Overwegingen hebben geen bindende rechtskracht en kunnen niet worden aangevoerd om af te wijken van de bepaling uit de richtlijn (
ECLI:EU:C:1998:554, r.o. 54). De overweging betekent dan ook
niet dat een consument de aard, de kenmerken en werking van een product niet mag mag vaststellen als hij het product daarvoor op een dergelijke wijze moet hanteren en/of inspecteren zoals hij dat een winkel niet mag doen. De wetgeving geeft expliciet aan dat de consument het product mag onderwerpen aan een behandeling die noodzakelijk is om daar aard, de kenmerken en werking van een product vast te stellen. In de overweging kun je wel lezen dat wanneer de consument kan kiezen uit twee behandeling, waarvan hij er één in de winkel ook zou mogen doen en de ander niet, hij moet kiezen voor de behandeling die hij ook in de winkel mag doen en de andere onnodig is.
Ik zie zelf geen aanleiding om te denken dat de wetgever de wettelijke bepaling niet wilde invoeren. Er gold een andere richtlijn voor de huidige, en de wetgever heeft tijd gehad om die te evalueren en heeft desondanks deze bepaling in deze vorm opgenomen. Ik wacht ook niet dat de wetgever de huidige regelgeving zodanig zal afzwakken dat een consument online veel minder rechten krijgt. De wetgever zal eerder de offline consument veel meer rechten geven.

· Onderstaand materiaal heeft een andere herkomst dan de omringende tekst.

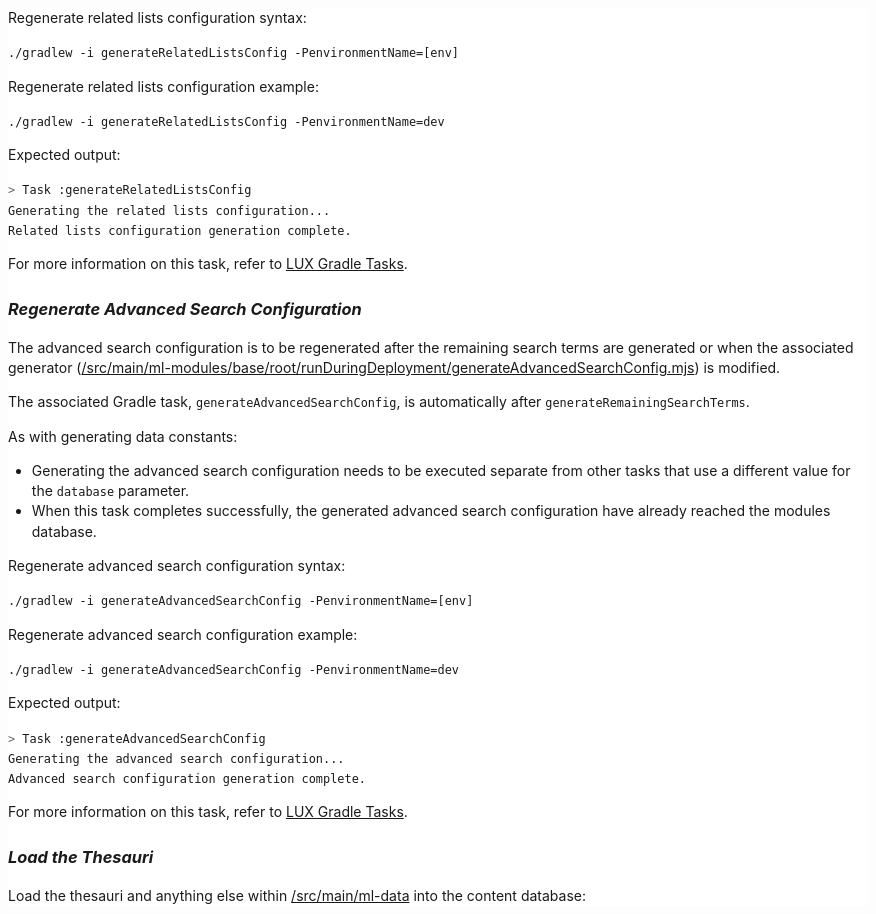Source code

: Regenerate related lists configuration syntax:

`./gradlew -i generateRelatedListsConfig -PenvironmentName=[env]`

Regenerate related lists configuration example:

`./gradlew -i generateRelatedListsConfig -PenvironmentName=dev`

Expected output:

```bash
> Task :generateRelatedListsConfig
Generating the related lists configuration...
Related lists configuration generation complete.
```

For more information on this task, refer to [LUX Gradle Tasks](/docs/lux-backend-build-tool-and-tasks.md#lux-gradle-tasks).

### *Regenerate Advanced Search Configuration*

The advanced search configuration is to be regenerated after the remaining search terms are generated or when the associated generator ([/src/main/ml-modules/base/root/runDuringDeployment/generateAdvancedSearchConfig.mjs](/src/main/ml-modules/base/root/runDuringDeployment/generateAdvancedSearchConfig.mjs)) is modified.  

The associated Gradle task, `generateAdvancedSearchConfig`, is automatically after `generateRemainingSearchTerms`.

As with generating data constants:

* Generating the advanced search configuration needs to be executed separate from other tasks that use a different value for the `database` parameter.
* When this task completes successfully, the generated advanced search configuration have already reached the modules database.

Regenerate advanced search configuration syntax:

`./gradlew -i generateAdvancedSearchConfig -PenvironmentName=[env]`

Regenerate advanced search configuration example:

`./gradlew -i generateAdvancedSearchConfig -PenvironmentName=dev`

Expected output:

```bash
> Task :generateAdvancedSearchConfig
Generating the advanced search configuration...
Advanced search configuration generation complete.
```

For more information on this task, refer to [LUX Gradle Tasks](/docs/lux-backend-build-tool-and-tasks.md#lux-gradle-tasks).

### *Load the Thesauri*

Load the thesauri and anything else within [/src/main/ml-data](/src/main/ml-data) into the content database:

Moneyman schreef: ↑26 apr 2023 10:15
Ook het Hof benadrukt hier hetgeen ik eerder al schreef: de vraag of een product als nieuw verkocht kan worden, wordt mede bepaald door de eisen die de praktijk eraan stelt. De omstandigheden die volgens het Hof gelden voor matrassen en kleding, gelden evident niet voor een vaporisator. Een vaporisator mag je in de winkel niet testen, wordt niet door opvolgende gasten gebruikt, wordt niet tweedehands verkocht en komt (voor aankoop) niet in aanraking met het menselijk lichaam.
Het hof staat
niet stil bij de vraag of het nieuw als kan worden verkocht, dat doet het hof in ieder geval niet in de rechtsoverwegingen 42 en 45. Het hof staat enkel stil bij de vraag of het hergebruik van matrassen onhygiënisch is.

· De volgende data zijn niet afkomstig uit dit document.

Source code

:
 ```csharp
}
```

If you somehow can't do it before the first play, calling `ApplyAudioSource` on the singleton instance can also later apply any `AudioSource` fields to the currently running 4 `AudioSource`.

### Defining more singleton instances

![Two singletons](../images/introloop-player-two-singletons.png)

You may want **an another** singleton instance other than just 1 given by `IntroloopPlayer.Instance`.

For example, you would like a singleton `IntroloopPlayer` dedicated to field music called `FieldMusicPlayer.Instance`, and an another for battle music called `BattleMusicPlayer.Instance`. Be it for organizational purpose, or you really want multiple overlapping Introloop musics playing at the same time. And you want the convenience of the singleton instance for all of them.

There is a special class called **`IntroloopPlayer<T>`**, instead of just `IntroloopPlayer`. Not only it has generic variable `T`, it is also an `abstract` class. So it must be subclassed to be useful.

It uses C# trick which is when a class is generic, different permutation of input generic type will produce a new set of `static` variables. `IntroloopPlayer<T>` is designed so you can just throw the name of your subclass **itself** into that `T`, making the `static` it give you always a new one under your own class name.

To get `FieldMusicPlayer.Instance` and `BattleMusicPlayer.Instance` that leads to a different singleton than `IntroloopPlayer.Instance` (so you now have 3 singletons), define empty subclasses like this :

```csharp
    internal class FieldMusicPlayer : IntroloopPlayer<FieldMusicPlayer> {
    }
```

Als we met ze alle X hergebruiken, dan is het hergebruik van X kennelijk niet onhygiënisch. Als we met ze X niet hergebruiken, dan volgt daaruit nog niet dat het hergebruik van X onhygiënisch is. Als we met ze alle X hergebruiken, dan is het hergebruik van X niet onhygiënisch. Als dit waar is, dan is het ook waar dat, als het hergebruik van x onhygiënisch is, we dan met ze alle X niet hergebruiken.
Het is in de logica bewezen dat deze regel altijd opgaat:
A => B <=> B' => A' ('Als A dan B' waar is, dan is 'als niet B dan niet A' ook waar.)
De volgende regel is geen logica maar een drogreden:
A => B <=> A' => B' (
https://nl.wikipedia.org/wiki/Non_sequitur)
De bewijslast ligt bij de verkoper en de verkoper moet niet bewijzen dat een vaporisator in de praktijk niet wordt hergebruikt c.q. uitgeleend, maar dat het hergebruik van vaporisator onhygiënisch is. Dat wil zeggen dat de verkoper moet bewijzen dat je bij hergebruik van vaporisator onvermijdelijk ziekteverwekkers opzoekt boven het normaal niveau, ook als alle redelijke maatregelen daartegen zijn genomen. De koper kan als tegenargument niet aandragen "ja, maar het product wordt door iedereen aan elkaar uitgeleend" of "ja, maar er is een tweedehandse handel in dit product".